▸ **WHAT IS BEING ASKED**:
Write out the entries again. Match each one exactly.

>>>>

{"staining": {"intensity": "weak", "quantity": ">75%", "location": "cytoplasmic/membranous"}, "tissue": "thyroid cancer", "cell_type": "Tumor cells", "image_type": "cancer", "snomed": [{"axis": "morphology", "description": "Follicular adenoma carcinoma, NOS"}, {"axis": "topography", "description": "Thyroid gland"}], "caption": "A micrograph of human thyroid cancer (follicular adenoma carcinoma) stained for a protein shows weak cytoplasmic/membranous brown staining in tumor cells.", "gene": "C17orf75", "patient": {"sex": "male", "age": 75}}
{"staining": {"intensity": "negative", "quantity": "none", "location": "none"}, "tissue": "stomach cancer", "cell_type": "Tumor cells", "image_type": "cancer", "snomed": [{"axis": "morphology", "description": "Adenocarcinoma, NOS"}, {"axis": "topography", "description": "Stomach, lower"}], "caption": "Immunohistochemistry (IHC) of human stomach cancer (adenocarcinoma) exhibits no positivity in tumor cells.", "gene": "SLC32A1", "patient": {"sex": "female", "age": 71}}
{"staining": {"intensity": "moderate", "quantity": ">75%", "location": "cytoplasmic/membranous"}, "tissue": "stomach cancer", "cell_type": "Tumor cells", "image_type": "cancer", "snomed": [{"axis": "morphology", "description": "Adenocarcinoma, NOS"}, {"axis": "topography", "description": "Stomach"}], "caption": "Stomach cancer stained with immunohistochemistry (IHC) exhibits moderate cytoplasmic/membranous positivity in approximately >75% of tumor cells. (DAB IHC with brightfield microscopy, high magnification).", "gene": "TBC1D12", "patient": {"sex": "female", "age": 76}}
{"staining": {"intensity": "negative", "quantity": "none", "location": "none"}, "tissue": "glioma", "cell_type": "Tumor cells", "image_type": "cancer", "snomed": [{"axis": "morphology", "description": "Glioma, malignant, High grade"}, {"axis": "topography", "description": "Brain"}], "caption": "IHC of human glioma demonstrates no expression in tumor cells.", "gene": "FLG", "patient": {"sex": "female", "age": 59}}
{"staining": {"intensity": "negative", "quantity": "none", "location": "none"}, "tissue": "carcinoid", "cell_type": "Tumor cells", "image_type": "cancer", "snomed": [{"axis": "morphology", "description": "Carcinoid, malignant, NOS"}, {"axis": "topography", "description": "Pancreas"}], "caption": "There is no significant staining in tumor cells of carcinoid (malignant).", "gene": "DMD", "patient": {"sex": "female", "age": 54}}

<<<<

▸ **ANSWER**:
{"staining": {"intensity": "weak", "quantity": ">75%", "location": "cytoplasmic/membranous"}, "tissue": "thyroid cancer", "cell_type": "Tumor cells", "image_type": "cancer", "snomed": [{"axis": "morphology", "description": "Follicular adenoma carcinoma, NOS"}, {"axis": "topography", "description": "Thyroid gland"}], "caption": "A micrograph of human thyroid cancer (follicular adenoma carcinoma) stained for a protein shows weak cytoplasmic/membranous brown staining in tumor cells.", "gene": "C17orf75", "patient": {"sex": "male", "age": 75}}
{"staining": {"intensity": "negative", "quantity": "none", "location": "none"}, "tissue": "stomach cancer", "cell_type": "Tumor cells", "image_type": "cancer", "snomed": [{"axis": "morphology", "description": "Adenocarcinoma, NOS"}, {"axis": "topography", "description": "Stomach, lower"}], "caption": "Immunohistochemistry (IHC) of human stomach cancer (adenocarcinoma) exhibits no positivity in tumor cells.", "gene": "SLC32A1", "patient": {"sex": "female", "age": 71}}
{"staining": {"intensity": "moderate", "quantity": ">75%", "location": "cytoplasmic/membranous"}, "tissue": "stomach cancer", "cell_type": "Tumor cells", "image_type": "cancer", "snomed": [{"axis": "morphology", "description": "Adenocarcinoma, NOS"}, {"axis": "topography", "description": "Stomach"}], "caption": "Stomach cancer stained with immunohistochemistry (IHC) exhibits moderate cytoplasmic/membranous positivity in approximately >75% of tumor cells. (DAB IHC with brightfield microscopy, high magnification).", "gene": "TBC1D12", "patient": {"sex": "female", "age": 76}}
{"staining": {"intensity": "negative", "quantity": "none", "location": "none"}, "tissue": "glioma", "cell_type": "Tumor cells", "image_type": "cancer", "snomed": [{"axis": "morphology", "description": "Glioma, malignant, High grade"}, {"axis": "topography", "description": "Brain"}], "caption": "IHC of human glioma demonstrates no expression in tumor cells.", "gene": "FLG", "patient": {"sex": "female", "age": 59}}
{"staining": {"intensity": "negative", "quantity": "none", "location": "none"}, "tissue": "carcinoid", "cell_type": "Tumor cells", "image_type": "cancer", "snomed": [{"axis": "morphology", "description": "Carcinoid, malignant, NOS"}, {"axis": "topography", "description": "Pancreas"}], "caption": "There is no significant staining in tumor cells of carcinoid (malignant).", "gene": "DMD", "patient": {"sex": "female", "age": 54}}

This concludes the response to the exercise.